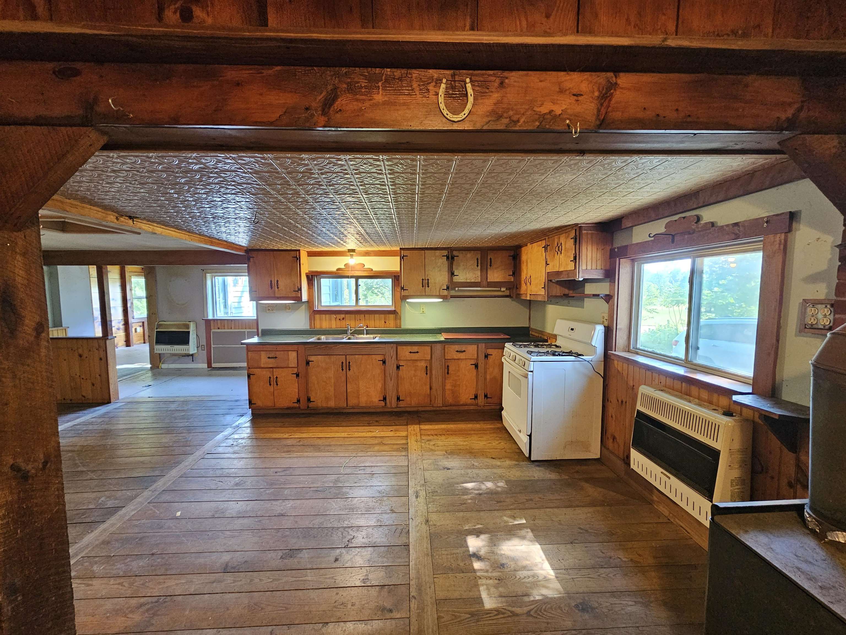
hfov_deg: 106.2
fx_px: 318
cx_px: 423
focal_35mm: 13
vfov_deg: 89.9
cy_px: 318
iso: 500
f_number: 2.2
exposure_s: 1/30
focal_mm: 2.2
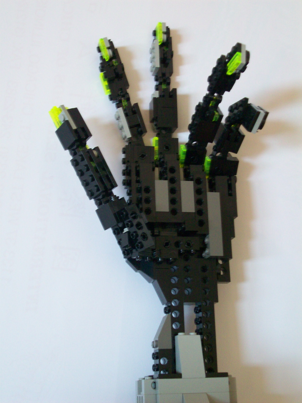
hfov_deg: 27.0
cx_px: 151
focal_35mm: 54
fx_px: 628
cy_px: 202
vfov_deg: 35.5
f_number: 3.4
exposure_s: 1/9.1
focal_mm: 9
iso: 160
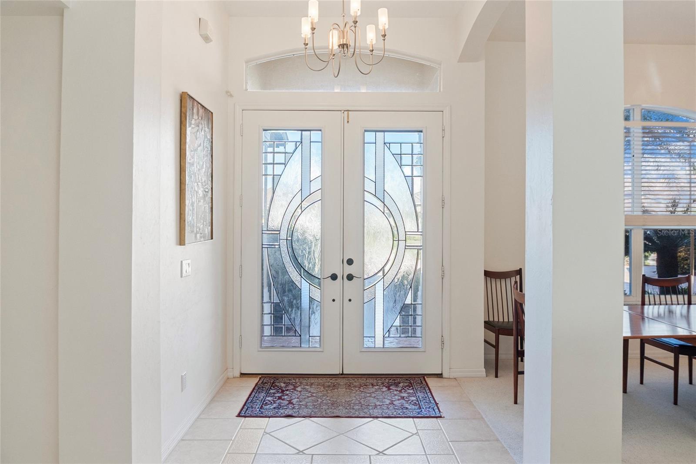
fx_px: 464
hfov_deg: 73.8
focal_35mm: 24
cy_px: 232
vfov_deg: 53.1
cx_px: 348
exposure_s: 1/30
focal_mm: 16
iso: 400
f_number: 8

◇ ◇ ◇ ◇ ◇ ◇ ◇

Return the records verbatim, minus pictures.

hfov_deg: 106.2
fx_px: 318
cx_px: 423
focal_35mm: 13
vfov_deg: 89.9
cy_px: 318
iso: 500
f_number: 2.2
exposure_s: 1/30
focal_mm: 2.2
hfov_deg: 27.0
cx_px: 151
focal_35mm: 54
fx_px: 628
cy_px: 202
vfov_deg: 35.5
f_number: 3.4
exposure_s: 1/9.1
focal_mm: 9
iso: 160
fx_px: 464
hfov_deg: 73.8
focal_35mm: 24
cy_px: 232
vfov_deg: 53.1
cx_px: 348
exposure_s: 1/30
focal_mm: 16
iso: 400
f_number: 8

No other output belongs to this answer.